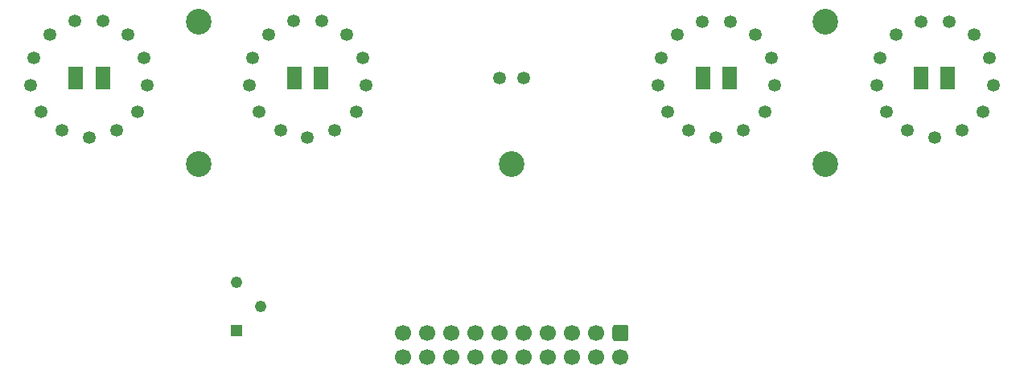
<source format=gts>
G04 #@! TF.GenerationSoftware,KiCad,Pcbnew,(5.1.7)-1*
G04 #@! TF.CreationDate,2021-11-14T22:53:26-06:00*
G04 #@! TF.ProjectId,in14-socket,696e3134-2d73-46f6-936b-65742e6b6963,rev?*
G04 #@! TF.SameCoordinates,Original*
G04 #@! TF.FileFunction,Soldermask,Top*
G04 #@! TF.FilePolarity,Negative*
%FSLAX46Y46*%
G04 Gerber Fmt 4.6, Leading zero omitted, Abs format (unit mm)*
G04 Created by KiCad (PCBNEW (5.1.7)-1) date 2021-11-14 22:53:26*
%MOMM*%
%LPD*%
G01*
G04 APERTURE LIST*
%ADD10C,1.346200*%
%ADD11C,2.700000*%
%ADD12C,1.700000*%
%ADD13R,1.600200X2.387600*%
%ADD14R,1.222000X1.222000*%
%ADD15C,1.222000*%
G04 APERTURE END LIST*
D10*
X141375280Y-104478780D03*
X135624720Y-104478780D03*
X138500000Y-105187440D03*
X132355740Y-99744220D03*
X132713880Y-96805440D03*
X134395360Y-94367040D03*
X137019180Y-92990360D03*
X139980820Y-92990360D03*
X142604640Y-94367040D03*
X144286120Y-96805440D03*
X144644260Y-99744220D03*
X143592700Y-102515360D03*
X133407300Y-102515360D03*
X184380280Y-104483980D03*
X178629720Y-104483980D03*
X181505000Y-105192640D03*
X175360740Y-99749420D03*
X175718880Y-96810640D03*
X177400360Y-94372240D03*
X180024180Y-92995560D03*
X182985820Y-92995560D03*
X185609640Y-94372240D03*
X187291120Y-96810640D03*
X187649260Y-99749420D03*
X186597700Y-102520560D03*
X176412300Y-102520560D03*
X207380280Y-104483980D03*
X201629720Y-104483980D03*
X204505000Y-105192640D03*
X198360740Y-99749420D03*
X198718880Y-96810640D03*
X200400360Y-94372240D03*
X203024180Y-92995560D03*
X205985820Y-92995560D03*
X208609640Y-94372240D03*
X210291120Y-96810640D03*
X210649260Y-99749420D03*
X209597700Y-102520560D03*
X199412300Y-102520560D03*
X118375280Y-104478780D03*
X112624720Y-104478780D03*
X115500000Y-105187440D03*
X109355740Y-99744220D03*
X109713880Y-96805440D03*
X111395360Y-94367040D03*
X114019180Y-92990360D03*
X116980820Y-92990360D03*
X119604640Y-94367040D03*
X121286120Y-96805440D03*
X121644260Y-99744220D03*
X120592700Y-102515360D03*
X110407300Y-102515360D03*
D11*
X193000000Y-93000000D03*
X193000000Y-108000000D03*
X160000000Y-108000000D03*
X127000000Y-93000000D03*
X127000000Y-108000000D03*
D12*
X148570000Y-128330000D03*
X151110000Y-128330000D03*
X153650000Y-128330000D03*
X156190000Y-128330000D03*
X158730000Y-128330000D03*
X161270000Y-128330000D03*
X163810000Y-128330000D03*
X166350000Y-128330000D03*
X168890000Y-128330000D03*
X171430000Y-128330000D03*
X148570000Y-125790000D03*
X151110000Y-125790000D03*
X153650000Y-125790000D03*
X156190000Y-125790000D03*
X158730000Y-125790000D03*
X161270000Y-125790000D03*
X163810000Y-125790000D03*
X166350000Y-125790000D03*
X168890000Y-125790000D03*
G36*
G01*
X172030000Y-126640000D02*
X170830000Y-126640000D01*
G75*
G02*
X170580000Y-126390000I0J250000D01*
G01*
X170580000Y-125190000D01*
G75*
G02*
X170830000Y-124940000I250000J0D01*
G01*
X172030000Y-124940000D01*
G75*
G02*
X172280000Y-125190000I0J-250000D01*
G01*
X172280000Y-126390000D01*
G75*
G02*
X172030000Y-126640000I-250000J0D01*
G01*
G37*
D10*
X158730000Y-99000000D03*
X161270000Y-99000000D03*
D13*
X114080000Y-98994800D03*
X116930000Y-98994800D03*
X137080000Y-98994800D03*
X139930000Y-98994800D03*
X180075000Y-99000000D03*
X182925000Y-99000000D03*
X203075000Y-99000000D03*
X205815000Y-99000000D03*
D14*
X131000000Y-125540000D03*
D15*
X133540000Y-123000000D03*
X131000000Y-120460000D03*
M02*

</source>
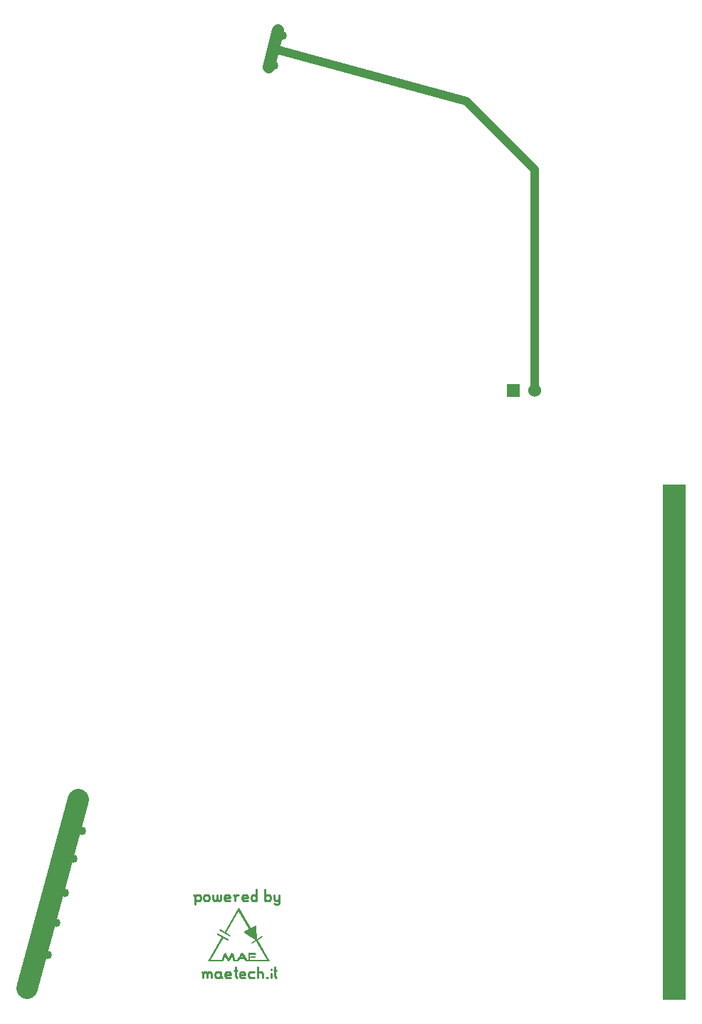
<source format=gbr>
G04 start of page 2 for group 0 idx 0 *
G04 Title: Stand for Heart, component *
G04 Creator: pcb 4.0.2 *
G04 CreationDate: Wed Apr  3 11:17:26 2019 UTC *
G04 For: alez *
G04 Format: Gerber/RS-274X *
G04 PCB-Dimensions (mil): 3346.46 4724.41 *
G04 PCB-Coordinate-Origin: lower left *
%MOIN*%
%FSLAX25Y25*%
%LNTOP*%
%ADD17C,0.0200*%
%ADD16C,0.0550*%
%ADD15C,0.1000*%
%ADD14C,0.0600*%
%ADD13C,0.0100*%
%ADD12C,0.0400*%
%ADD11C,0.0001*%
G54D11*G36*
X120862Y27650D02*Y27759D01*
X123254D01*
X123368Y26842D01*
X121084D01*
X120840Y27119D01*
X120862Y27650D01*
G37*
G36*
X116966Y29392D02*X117520Y29104D01*
X119847Y25171D01*
X118692D01*
X118019Y26289D01*
X115990D01*
X116516Y27151D01*
X117411Y27205D01*
X116972Y28030D01*
X115230Y25171D01*
X114080D01*
X115859Y28139D01*
X116299Y28893D01*
X116966Y29392D01*
G37*
G36*
X108872Y29441D02*X109284Y29224D01*
X110673Y26565D01*
X112056Y29224D01*
X112935Y29110D01*
X113906Y25155D01*
X112892D01*
X112360Y27737D01*
X111188Y25486D01*
X110277Y25296D01*
X108986Y27737D01*
X108454Y25155D01*
X107439D01*
X108259Y28529D01*
X108872Y29441D01*
G37*
G36*
X105606Y38447D02*X105779Y38398D01*
X110646Y35588D01*
X110776Y35099D01*
X110293Y34969D01*
X105421Y37779D01*
X105253Y38186D01*
X105606Y38447D01*
G37*
G36*
X106642Y40302D02*X106848Y40248D01*
X111715Y37438D01*
X111845Y36955D01*
X111362Y36825D01*
X106490Y39635D01*
X106316Y40025D01*
X106642Y40302D01*
G37*
G36*
X112789Y25925D02*X112767Y26050D01*
X115626D01*
X115214Y25155D01*
X113114D01*
X112848Y25420D01*
X112789Y25925D01*
G37*
G36*
X115604Y50328D02*X130134Y25155D01*
X118740D01*
X118241Y26050D01*
X128604D01*
X115507Y48728D01*
X109490Y38306D01*
X108660Y38658D01*
X115408Y50328D01*
X115604Y50328D01*
G37*
G36*
X119874Y29272D02*Y29381D01*
X123433D01*
X123542Y28464D01*
X120786D01*
Y26082D01*
X123433D01*
X123542Y25155D01*
X119874D01*
Y29272D01*
G37*
G36*
X126537Y36846D02*X126428Y36325D01*
X121556Y33515D01*
X121046Y33629D01*
X121203Y34128D01*
X126070Y36938D01*
X126537Y36846D01*
G37*
G36*
X123622Y42138D02*Y41744D01*
X124016Y35445D01*
Y35051D01*
X123622D01*
X118111Y38595D01*
Y39382D01*
X123229Y42138D01*
X123622D01*
G37*
G36*
X107656Y36928D02*X107673Y36955D01*
X107700Y37004D01*
X108389Y36407D01*
X102410Y26050D01*
X108503D01*
X108416Y25160D01*
X100853D01*
X107656Y36928D01*
G37*
G54D12*X131459Y452398D02*X222045Y427639D01*
G54D13*X118724Y44046D02*X126151Y31177D01*
G54D12*X222000Y427651D02*X254000Y395651D01*
Y292441D01*
G54D13*X94952Y55723D02*Y51823D01*
X94302Y56373D02*X94952Y55723D01*
X95602Y56373D01*
X96902D01*
X97552Y55723D01*
Y54423D01*
X96902Y53773D02*X97552Y54423D01*
X95602Y53773D02*X96902D01*
X94952Y54423D02*X95602Y53773D01*
X99112Y55723D02*Y54423D01*
Y55723D02*X99762Y56373D01*
X101062D01*
X101712Y55723D01*
Y54423D01*
X101062Y53773D02*X101712Y54423D01*
X99762Y53773D02*X101062D01*
X99112Y54423D02*X99762Y53773D01*
X103272Y56373D02*Y54423D01*
X103922Y53773D01*
X104572D01*
X105222Y54423D01*
Y56373D02*Y54423D01*
X105872Y53773D01*
X106522D01*
X107172Y54423D01*
Y56373D02*Y54423D01*
X109382Y53773D02*X111332D01*
X108732Y54423D02*X109382Y53773D01*
X108732Y55723D02*Y54423D01*
Y55723D02*X109382Y56373D01*
X110682D01*
X111332Y55723D01*
X108732Y55073D02*X111332D01*
Y55723D02*Y55073D01*
X113542Y55723D02*Y53773D01*
Y55723D02*X114192Y56373D01*
X115492D01*
X112892D02*X113542Y55723D01*
X117702Y53773D02*X119652D01*
X117052Y54423D02*X117702Y53773D01*
X117052Y55723D02*Y54423D01*
Y55723D02*X117702Y56373D01*
X119002D01*
X119652Y55723D01*
X117052Y55073D02*X119652D01*
Y55723D02*Y55073D01*
X123812Y58973D02*Y53773D01*
X123162D02*X123812Y54423D01*
X121862Y53773D02*X123162D01*
X121212Y54423D02*X121862Y53773D01*
X121212Y55723D02*Y54423D01*
Y55723D02*X121862Y56373D01*
X123162D01*
X123812Y55723D01*
X127712Y58973D02*Y53773D01*
Y54423D02*X128362Y53773D01*
X129662D01*
X130312Y54423D01*
Y55723D02*Y54423D01*
X129662Y56373D02*X130312Y55723D01*
X128362Y56373D02*X129662D01*
X127712Y55723D02*X128362Y56373D01*
X131872D02*Y54423D01*
X132522Y53773D01*
X134472Y56373D02*Y52473D01*
X133822Y51823D02*X134472Y52473D01*
X132522Y51823D02*X133822D01*
X131872Y52473D02*X132522Y51823D01*
Y53773D02*X133822D01*
X134472Y54423D01*
X98828Y19540D02*Y17590D01*
Y19540D02*X99478Y20190D01*
X100128D01*
X100778Y19540D01*
Y17590D01*
Y19540D02*X101428Y20190D01*
X102078D01*
X102728Y19540D01*
Y17590D01*
X98178Y20190D02*X98828Y19540D01*
X106238Y20190D02*X106888Y19540D01*
X104938Y20190D02*X106238D01*
X104288Y19540D02*X104938Y20190D01*
X104288Y19540D02*Y18240D01*
X104938Y17590D01*
X106888Y20190D02*Y18240D01*
X107538Y17590D01*
X104938D02*X106238D01*
X106888Y18240D01*
X109748Y17590D02*X111698D01*
X109098Y18240D02*X109748Y17590D01*
X109098Y19540D02*Y18240D01*
Y19540D02*X109748Y20190D01*
X111048D01*
X111698Y19540D01*
X109098Y18890D02*X111698D01*
Y19540D02*Y18890D01*
X113908Y22790D02*Y18240D01*
X114558Y17590D01*
X113258Y20840D02*X114558D01*
X116508Y17590D02*X118458D01*
X115858Y18240D02*X116508Y17590D01*
X115858Y19540D02*Y18240D01*
Y19540D02*X116508Y20190D01*
X117808D01*
X118458Y19540D01*
X115858Y18890D02*X118458D01*
Y19540D02*Y18890D01*
X120668Y20190D02*X122618D01*
X120018Y19540D02*X120668Y20190D01*
X120018Y19540D02*Y18240D01*
X120668Y17590D01*
X122618D01*
X124178Y22790D02*Y17590D01*
Y19540D02*X124828Y20190D01*
X126128D01*
X126778Y19540D01*
Y17590D01*
X128338D02*X128988D01*
X130548Y21490D02*Y21360D01*
Y19540D02*Y17590D01*
X132498Y22790D02*Y18240D01*
X133148Y17590D01*
X131848Y20840D02*X133148D01*
G54D11*G36*
X241000Y295441D02*Y289441D01*
X247000D01*
Y295441D01*
X241000D01*
G37*
G54D14*X254000Y292441D03*
G54D15*X16506Y12631D02*X40479Y101056D01*
G54D16*X129297Y443752D02*X133620Y461044D01*
G54D11*G36*
X324556Y248441D02*X314000D01*
Y7393D01*
X324556D01*
Y248441D01*
G37*
G54D12*X38000Y73441D03*
X42000Y86441D03*
X34000Y57441D03*
X30000Y43441D03*
X134000Y451441D03*
X136000Y458441D03*
X132000Y444441D03*
X26000Y28441D03*
G54D17*M02*

</source>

→ **TASK GOAL**:
Out of the data above, give again only the lines starting at the one holding "X111188Y25486D01*" and ending at the one holding "X106642Y40302D02*X106848Y40248D01*", unchanged.

→ **TASK SOLUTION**:
X111188Y25486D01*
X110277Y25296D01*
X108986Y27737D01*
X108454Y25155D01*
X107439D01*
X108259Y28529D01*
X108872Y29441D01*
G37*
G36*
X105606Y38447D02*X105779Y38398D01*
X110646Y35588D01*
X110776Y35099D01*
X110293Y34969D01*
X105421Y37779D01*
X105253Y38186D01*
X105606Y38447D01*
G37*
G36*
X106642Y40302D02*X106848Y40248D01*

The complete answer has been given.